What the task requires ▸
Update the data below by changing "scientific name" to "binomial name" and keeping everything else the same. Leave the pictures out of your answer.

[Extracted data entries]
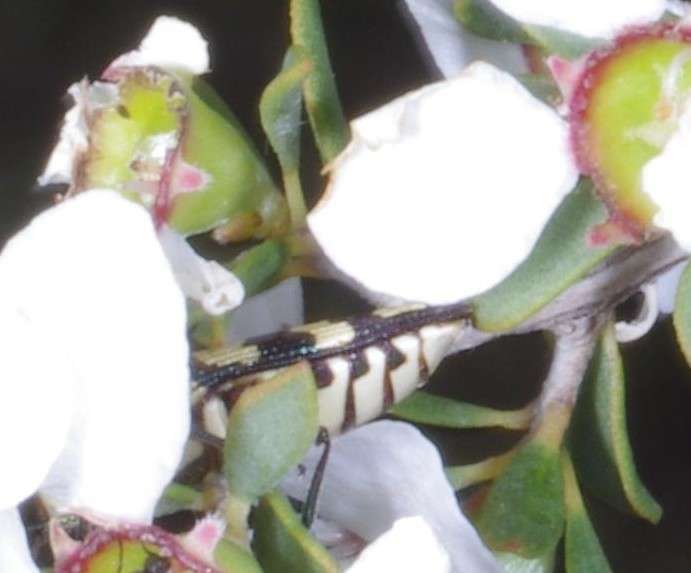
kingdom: Animalia
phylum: Arthropoda
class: Insecta
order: Coleoptera
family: Buprestidae
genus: Castiarina
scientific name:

Task solution ▸
kingdom: Animalia
phylum: Arthropoda
class: Insecta
order: Coleoptera
family: Buprestidae
genus: Castiarina
binomial name:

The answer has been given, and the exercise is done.